» **PROVIDED ENTRIES**
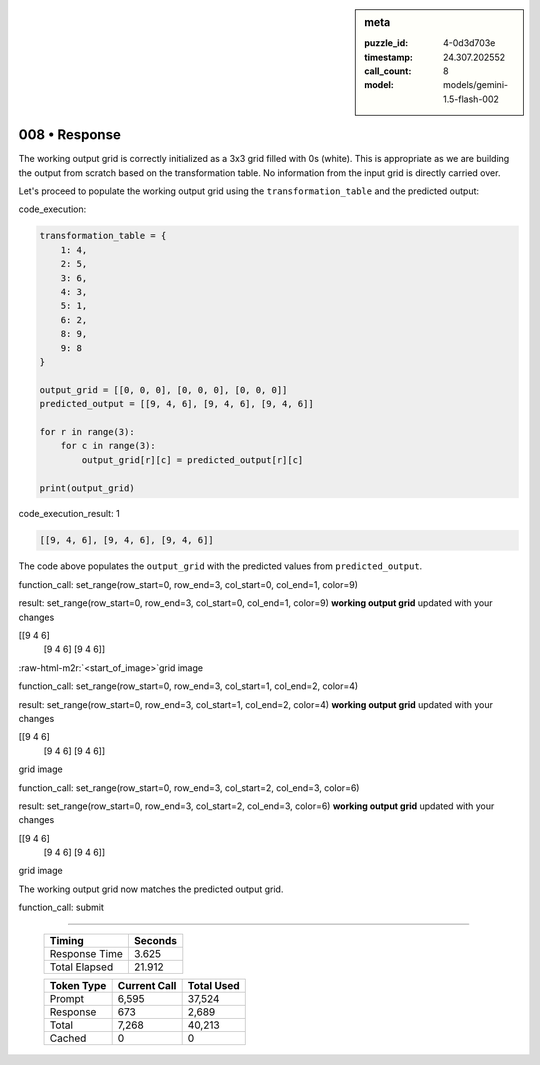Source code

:.. sidebar:: meta

   :puzzle_id: 4-0d3d703e
   :timestamp: 24.307.202552
   :call_count: 8
   :model: models/gemini-1.5-flash-002

008 • Response
==============

.. role:: raw-html-m2r(raw)
   :format: html


The working output grid is correctly initialized as a 3x3 grid filled with 0s (white). This is appropriate as we are building the output from scratch based on the transformation table.  No information from the input grid is directly carried over.

Let's proceed to populate the working output grid using the ``transformation_table`` and the predicted output:

code_execution:

.. code-block:: python

   transformation_table = {
       1: 4,
       2: 5,
       3: 6,
       4: 3,
       5: 1,
       6: 2,
       8: 9,
       9: 8
   }

   output_grid = [[0, 0, 0], [0, 0, 0], [0, 0, 0]]
   predicted_output = [[9, 4, 6], [9, 4, 6], [9, 4, 6]]

   for r in range(3):
       for c in range(3):
           output_grid[r][c] = predicted_output[r][c]

   print(output_grid)

code_execution_result: 1

.. code-block::

   [[9, 4, 6], [9, 4, 6], [9, 4, 6]]

The code above populates the ``output_grid`` with the predicted values from ``predicted_output``.

function_call:
set_range(row_start=0, row_end=3, col_start=0, col_end=1, color=9)

result:
set_range(row_start=0, row_end=3, col_start=0, col_end=1, color=9)
**working output grid**
updated with your changes

[[9 4 6]
 [9 4 6]
 [9 4 6]]

:raw-html-m2r:`<start_of_image>`\ grid image

function_call:
set_range(row_start=0, row_end=3, col_start=1, col_end=2, color=4)

result:
set_range(row_start=0, row_end=3, col_start=1, col_end=2, color=4)
**working output grid**
updated with your changes

[[9 4 6]
 [9 4 6]
 [9 4 6]]

grid image

function_call:
set_range(row_start=0, row_end=3, col_start=2, col_end=3, color=6)

result:
set_range(row_start=0, row_end=3, col_start=2, col_end=3, color=6)
**working output grid**
updated with your changes

[[9 4 6]
 [9 4 6]
 [9 4 6]]

grid image

The working output grid now matches the predicted output grid.

function_call: submit



.. seealso::

   - :doc:`008-history`
   - :doc:`008-prompt`



====

   +----------------+--------------+
   | Timing         |      Seconds |
   +================+==============+
   | Response Time  |        3.625 |
   +----------------+--------------+
   | Total Elapsed  |       21.912 |
   +----------------+--------------+



   +----------------+--------------+-------------+
   | Token Type     | Current Call |  Total Used |
   +================+==============+=============+
   | Prompt         |        6,595 |      37,524 |
   +----------------+--------------+-------------+
   | Response       |          673 |       2,689 |
   +----------------+--------------+-------------+
   | Total          |        7,268 |      40,213 |
   +----------------+--------------+-------------+
   | Cached         |            0 |           0 |
   +----------------+--------------+-------------+
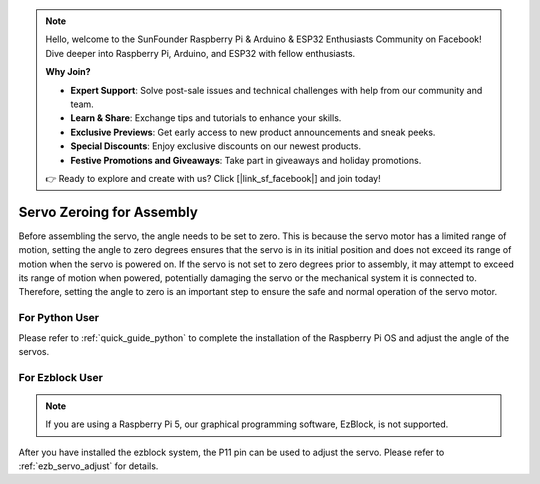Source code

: .. note::

    Hello, welcome to the SunFounder Raspberry Pi & Arduino & ESP32 Enthusiasts Community on Facebook! Dive deeper into Raspberry Pi, Arduino, and ESP32 with fellow enthusiasts.

    **Why Join?**

    - **Expert Support**: Solve post-sale issues and technical challenges with help from our community and team.
    - **Learn & Share**: Exchange tips and tutorials to enhance your skills.
    - **Exclusive Previews**: Get early access to new product announcements and sneak peeks.
    - **Special Discounts**: Enjoy exclusive discounts on our newest products.
    - **Festive Promotions and Giveaways**: Take part in giveaways and holiday promotions.

    👉 Ready to explore and create with us? Click [|link_sf_facebook|] and join today!

Servo Zeroing for Assembly
=================================

Before assembling the servo, 
the angle needs to be set to zero. 
This is because the servo motor has a limited range of motion, 
setting the angle to zero degrees ensures that the servo is in its 
initial position and does not exceed its range of motion when the servo is powered on. 
If the servo is not set to zero degrees prior to assembly, 
it may attempt to exceed its range of motion when powered, 
potentially damaging the servo or the mechanical system it is connected to. 
Therefore, setting the angle to zero is an important step to ensure the 
safe and normal operation of the servo motor.


For Python User
------------------------

Please refer to :ref:`quick_guide_python` to complete the 
installation of the Raspberry Pi OS and adjust the angle of the servos.


For Ezblock User
-----------------------

.. note::

    If you are using a Raspberry Pi 5, our graphical programming software, EzBlock, is not supported.

After you have installed the ezblock system, 
the P11 pin can be used to adjust the servo. 
Please refer to :ref:`ezb_servo_adjust` for details.
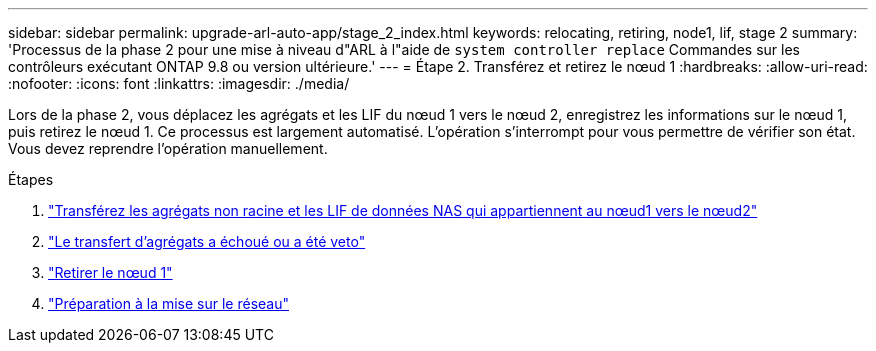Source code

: ---
sidebar: sidebar 
permalink: upgrade-arl-auto-app/stage_2_index.html 
keywords: relocating, retiring, node1, lif, stage 2 
summary: 'Processus de la phase 2 pour une mise à niveau d"ARL à l"aide de `system controller replace` Commandes sur les contrôleurs exécutant ONTAP 9.8 ou version ultérieure.' 
---
= Étape 2. Transférez et retirez le nœud 1
:hardbreaks:
:allow-uri-read: 
:nofooter: 
:icons: font
:linkattrs: 
:imagesdir: ./media/


[role="lead"]
Lors de la phase 2, vous déplacez les agrégats et les LIF du nœud 1 vers le nœud 2, enregistrez les informations sur le nœud 1, puis retirez le nœud 1. Ce processus est largement automatisé. L'opération s'interrompt pour vous permettre de vérifier son état. Vous devez reprendre l'opération manuellement.

.Étapes
. link:relocate_non_root_aggr_nas_data_lifs_node1_node2.html["Transférez les agrégats non racine et les LIF de données NAS qui appartiennent au nœud1 vers le nœud2"]
. link:relocate_failed_vetoed_aggr.html["Le transfert d'agrégats a échoué ou a été veto"]
. link:retire_node1.html["Retirer le nœud 1"]
. link:prepare_for_netboot.html["Préparation à la mise sur le réseau"]

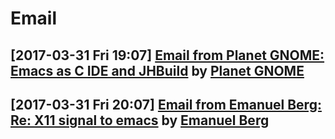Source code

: * Email
** [2017-03-31 Fri 19:07] [[gnus:INBOX#fake+none+INBOX+1033][Email from Planet GNOME: Emacs as C IDE and JHBuild]] by [[mailto:gnome-sysadmin@gnome.org][Planet GNOME]]
** [2017-03-31 Fri 20:07] [[gnus:mail.list.emacs.help#yw.86o9wizkv6.fsf@zoho.com][Email from Emanuel Berg: Re: X11 signal to emacs]] by [[mailto:moasen@zoho.com][Emanuel Berg]]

» **WORK REQUIRED**
Your task is to repeat the entries above exactly, omitting the pictures.

» **EXERCISE SOLUTION**
Source code

:.. sidebar:: meta

   :puzzle_id: 4-0d3d703e
   :timestamp: 24.307.202552
   :call_count: 8
   :model: models/gemini-1.5-flash-002

008 • Response
==============

.. role:: raw-html-m2r(raw)
   :format: html


The working output grid is correctly initialized as a 3x3 grid filled with 0s (white). This is appropriate as we are building the output from scratch based on the transformation table.  No information from the input grid is directly carried over.

Let's proceed to populate the working output grid using the ``transformation_table`` and the predicted output:

code_execution:

.. code-block:: python

   transformation_table = {
       1: 4,
       2: 5,
       3: 6,
       4: 3,
       5: 1,
       6: 2,
       8: 9,
       9: 8
   }

   output_grid = [[0, 0, 0], [0, 0, 0], [0, 0, 0]]
   predicted_output = [[9, 4, 6], [9, 4, 6], [9, 4, 6]]

   for r in range(3):
       for c in range(3):
           output_grid[r][c] = predicted_output[r][c]

   print(output_grid)

code_execution_result: 1

.. code-block::

   [[9, 4, 6], [9, 4, 6], [9, 4, 6]]

The code above populates the ``output_grid`` with the predicted values from ``predicted_output``.

function_call:
set_range(row_start=0, row_end=3, col_start=0, col_end=1, color=9)

result:
set_range(row_start=0, row_end=3, col_start=0, col_end=1, color=9)
**working output grid**
updated with your changes

[[9 4 6]
 [9 4 6]
 [9 4 6]]

:raw-html-m2r:`<start_of_image>`\ grid image

function_call:
set_range(row_start=0, row_end=3, col_start=1, col_end=2, color=4)

result:
set_range(row_start=0, row_end=3, col_start=1, col_end=2, color=4)
**working output grid**
updated with your changes

[[9 4 6]
 [9 4 6]
 [9 4 6]]

grid image

function_call:
set_range(row_start=0, row_end=3, col_start=2, col_end=3, color=6)

result:
set_range(row_start=0, row_end=3, col_start=2, col_end=3, color=6)
**working output grid**
updated with your changes

[[9 4 6]
 [9 4 6]
 [9 4 6]]

grid image

The working output grid now matches the predicted output grid.

function_call: submit



.. seealso::

   - :doc:`008-history`
   - :doc:`008-prompt`



====

   +----------------+--------------+
   | Timing         |      Seconds |
   +================+==============+
   | Response Time  |        3.625 |
   +----------------+--------------+
   | Total Elapsed  |       21.912 |
   +----------------+--------------+



   +----------------+--------------+-------------+
   | Token Type     | Current Call |  Total Used |
   +================+==============+=============+
   | Prompt         |        6,595 |      37,524 |
   +----------------+--------------+-------------+
   | Response       |          673 |       2,689 |
   +----------------+--------------+-------------+
   | Total          |        7,268 |      40,213 |
   +----------------+--------------+-------------+
   | Cached         |            0 |           0 |
   +----------------+--------------+-------------+
Source code

: .. note::

    Hello, welcome to the SunFounder Raspberry Pi & Arduino & ESP32 Enthusiasts Community on Facebook! Dive deeper into Raspberry Pi, Arduino, and ESP32 with fellow enthusiasts.

    **Why Join?**

    - **Expert Support**: Solve post-sale issues and technical challenges with help from our community and team.
    - **Learn & Share**: Exchange tips and tutorials to enhance your skills.
    - **Exclusive Previews**: Get early access to new product announcements and sneak peeks.
    - **Special Discounts**: Enjoy exclusive discounts on our newest products.
    - **Festive Promotions and Giveaways**: Take part in giveaways and holiday promotions.

    👉 Ready to explore and create with us? Click [|link_sf_facebook|] and join today!

Servo Zeroing for Assembly
=================================

Before assembling the servo, 
the angle needs to be set to zero. 
This is because the servo motor has a limited range of motion, 
setting the angle to zero degrees ensures that the servo is in its 
initial position and does not exceed its range of motion when the servo is powered on. 
If the servo is not set to zero degrees prior to assembly, 
it may attempt to exceed its range of motion when powered, 
potentially damaging the servo or the mechanical system it is connected to. 
Therefore, setting the angle to zero is an important step to ensure the 
safe and normal operation of the servo motor.


For Python User
------------------------

Please refer to :ref:`quick_guide_python` to complete the 
installation of the Raspberry Pi OS and adjust the angle of the servos.


For Ezblock User
-----------------------

.. note::

    If you are using a Raspberry Pi 5, our graphical programming software, EzBlock, is not supported.

After you have installed the ezblock system, 
the P11 pin can be used to adjust the servo. 
Please refer to :ref:`ezb_servo_adjust` for details.
Source code

: ---
sidebar: sidebar 
permalink: upgrade-arl-auto-app/stage_2_index.html 
keywords: relocating, retiring, node1, lif, stage 2 
summary: 'Processus de la phase 2 pour une mise à niveau d"ARL à l"aide de `system controller replace` Commandes sur les contrôleurs exécutant ONTAP 9.8 ou version ultérieure.' 
---
= Étape 2. Transférez et retirez le nœud 1
:hardbreaks:
:allow-uri-read: 
:nofooter: 
:icons: font
:linkattrs: 
:imagesdir: ./media/


[role="lead"]
Lors de la phase 2, vous déplacez les agrégats et les LIF du nœud 1 vers le nœud 2, enregistrez les informations sur le nœud 1, puis retirez le nœud 1. Ce processus est largement automatisé. L'opération s'interrompt pour vous permettre de vérifier son état. Vous devez reprendre l'opération manuellement.

.Étapes
. link:relocate_non_root_aggr_nas_data_lifs_node1_node2.html["Transférez les agrégats non racine et les LIF de données NAS qui appartiennent au nœud1 vers le nœud2"]
. link:relocate_failed_vetoed_aggr.html["Le transfert d'agrégats a échoué ou a été veto"]
. link:retire_node1.html["Retirer le nœud 1"]
. link:prepare_for_netboot.html["Préparation à la mise sur le réseau"]

Source code

: * Email
** [2017-03-31 Fri 19:07] [[gnus:INBOX#fake+none+INBOX+1033][Email from Planet GNOME: Emacs as C IDE and JHBuild]] by [[mailto:gnome-sysadmin@gnome.org][Planet GNOME]]
** [2017-03-31 Fri 20:07] [[gnus:mail.list.emacs.help#yw.86o9wizkv6.fsf@zoho.com][Email from Emanuel Berg: Re: X11 signal to emacs]] by [[mailto:moasen@zoho.com][Emanuel Berg]]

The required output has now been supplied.